Architect Installation (Disk Partition)

That depends on the partitioning tool, and whether your system boots in native UEFI mode or in legacy BIOS compatibility mode.

If your system boots in legacy BIOS mode, then you can choose either a traditional MS-DOS-style MBR partition table, which can hold up to four primary partitions, one of which can be an extended partition container that contains logical partitions, starting with /dev/sda5 ─ assuming that the drive itself is /dev/sda ─ or a GPT (GUID partition table).

GPT is more modern and more robust, but a little more complicated, because in combination with a legacy BIOS boot, you would then need an unformatted partition of type bios-grub, about 2 MiB in size, and marked with the boot flag. This is needed because the legacy BIOS boot version of GRUB would otherwise overwrite partition boundaries.
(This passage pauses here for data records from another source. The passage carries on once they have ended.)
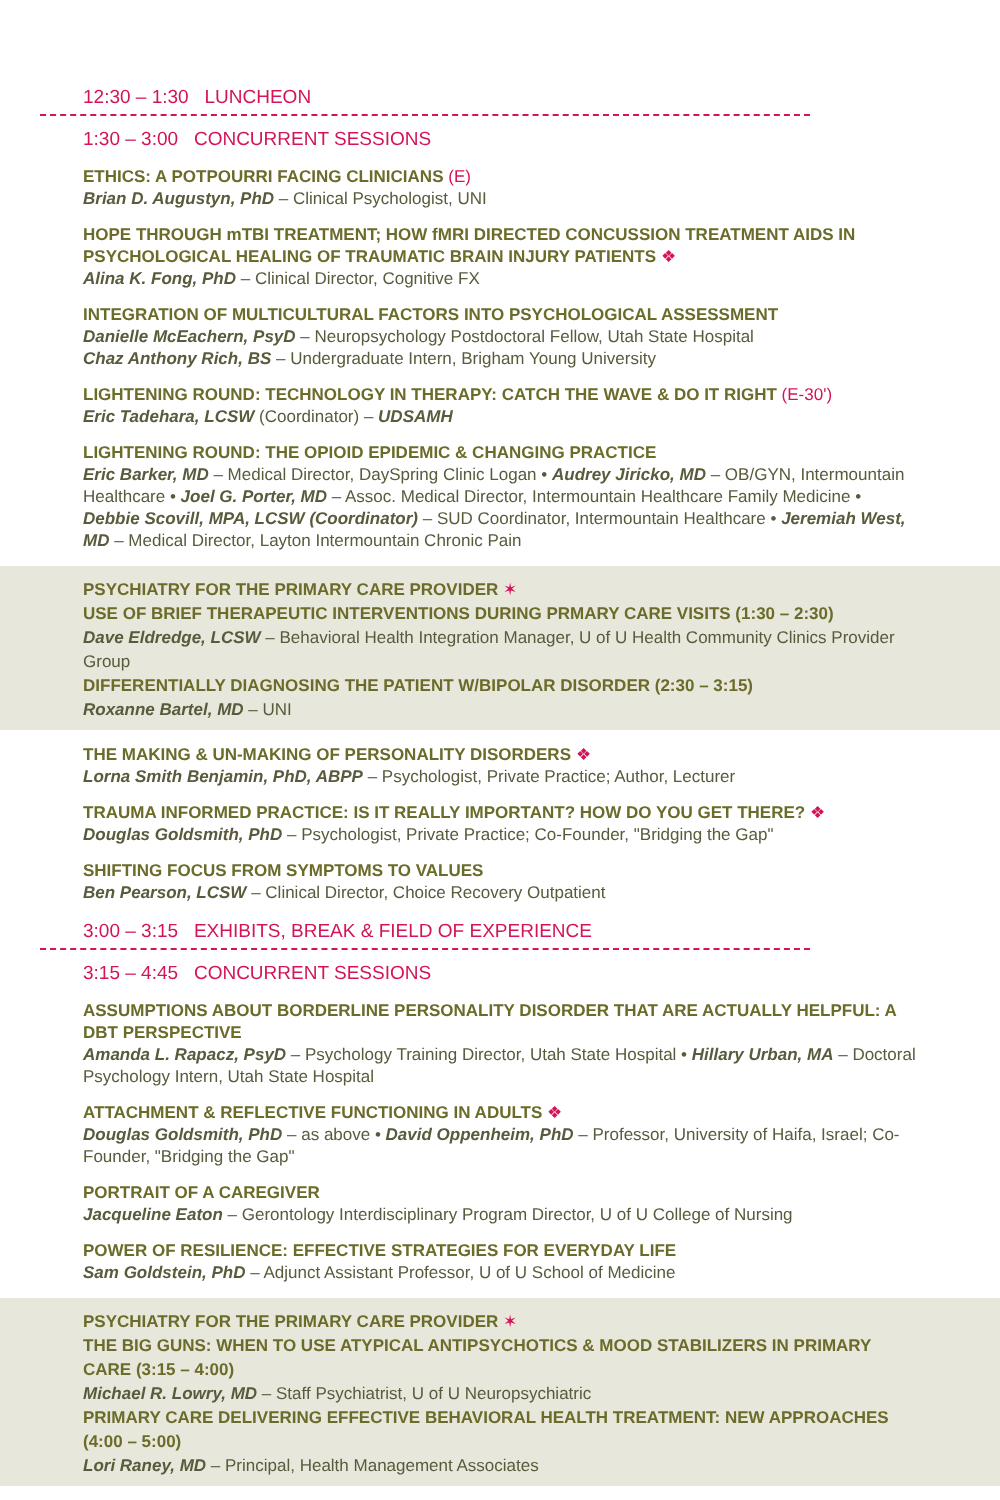12:30 – 1:30 LUNCHEON
1:30 – 3:00 CONCURRENT SESSIONS
ETHICS: A POTPOURRI FACING CLINICIANS (E)
Brian D. Augustyn, PhD – Clinical Psychologist, UNI
HOPE THROUGH mTBI TREATMENT; HOW fMRI DIRECTED CONCUSSION TREATMENT AIDS IN PSYCHOLOGICAL HEALING OF TRAUMATIC BRAIN INJURY PATIENTS ❖
Alina K. Fong, PhD – Clinical Director, Cognitive FX
INTEGRATION OF MULTICULTURAL FACTORS INTO PSYCHOLOGICAL ASSESSMENT
Danielle McEachern, PsyD – Neuropsychology Postdoctoral Fellow, Utah State Hospital
Chaz Anthony Rich, BS – Undergraduate Intern, Brigham Young University
LIGHTENING ROUND: TECHNOLOGY IN THERAPY: CATCH THE WAVE & DO IT RIGHT (E-30')
Eric Tadehara, LCSW (Coordinator) – UDSAMH
LIGHTENING ROUND: THE OPIOID EPIDEMIC & CHANGING PRACTICE
Eric Barker, MD – Medical Director, DaySpring Clinic Logan • Audrey Jiricko, MD – OB/GYN, Intermountain Healthcare • Joel G. Porter, MD – Assoc. Medical Director, Intermountain Healthcare Family Medicine • Debbie Scovill, MPA, LCSW (Coordinator) – SUD Coordinator, Intermountain Healthcare • Jeremiah West, MD – Medical Director, Layton Intermountain Chronic Pain
PSYCHIATRY FOR THE PRIMARY CARE PROVIDER ✶
USE OF BRIEF THERAPEUTIC INTERVENTIONS DURING PRMARY CARE VISITS (1:30 – 2:30)
Dave Eldredge, LCSW – Behavioral Health Integration Manager, U of U Health Community Clinics Provider Group
DIFFERENTIALLY DIAGNOSING THE PATIENT W/BIPOLAR DISORDER (2:30 – 3:15)
Roxanne Bartel, MD – UNI
THE MAKING & UN-MAKING OF PERSONALITY DISORDERS ❖
Lorna Smith Benjamin, PhD, ABPP – Psychologist, Private Practice; Author, Lecturer
TRAUMA INFORMED PRACTICE: IS IT REALLY IMPORTANT? HOW DO YOU GET THERE? ❖
Douglas Goldsmith, PhD – Psychologist, Private Practice; Co-Founder, "Bridging the Gap"
SHIFTING FOCUS FROM SYMPTOMS TO VALUES
Ben Pearson, LCSW – Clinical Director, Choice Recovery Outpatient
3:00 – 3:15 EXHIBITS, BREAK & FIELD OF EXPERIENCE
3:15 – 4:45 CONCURRENT SESSIONS
ASSUMPTIONS ABOUT BORDERLINE PERSONALITY DISORDER THAT ARE ACTUALLY HELPFUL: A DBT PERSPECTIVE
Amanda L. Rapacz, PsyD – Psychology Training Director, Utah State Hospital • Hillary Urban, MA – Doctoral Psychology Intern, Utah State Hospital
ATTACHMENT & REFLECTIVE FUNCTIONING IN ADULTS ❖
Douglas Goldsmith, PhD – as above • David Oppenheim, PhD – Professor, University of Haifa, Israel; Co-Founder, "Bridging the Gap"
PORTRAIT OF A CAREGIVER
Jacqueline Eaton – Gerontology Interdisciplinary Program Director, U of U College of Nursing
POWER OF RESILIENCE: EFFECTIVE STRATEGIES FOR EVERYDAY LIFE
Sam Goldstein, PhD – Adjunct Assistant Professor, U of U School of Medicine
PSYCHIATRY FOR THE PRIMARY CARE PROVIDER ✶
THE BIG GUNS: WHEN TO USE ATYPICAL ANTIPSYCHOTICS & MOOD STABILIZERS IN PRIMARY CARE (3:15 – 4:00)
Michael R. Lowry, MD – Staff Psychiatrist, U of U Neuropsychiatric
PRIMARY CARE DELIVERING EFFECTIVE BEHAVIORAL HEALTH TREATMENT: NEW APPROACHES (4:00 – 5:00)
Lori Raney, MD – Principal, Health Management Associates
If your system boots in UEFI mode, then you need to create the partition table as GPT, but then instead of a bios-grub partition, you need an EFI system partition of about 512 MiB in size, formatted as vfat (FAT32), and with the boot and esp flags set. This partition will be used by the EFI boot manager for booting multiple operating systems. Even if your machine has only one operating system, you still need it ─ provided that the machine boots in UEFI-native mode, of course.

If the machine has an UEFI firmware and it is set to support both UEFI boot and legacy BIOS boot (CSM), then the results will be unpredictable, because many UEFI implementations will then attempt to boot in legacy BIOS mode first. So it is best to disable CSM.

You should also disable Windows Fast Boot and Secure Boot.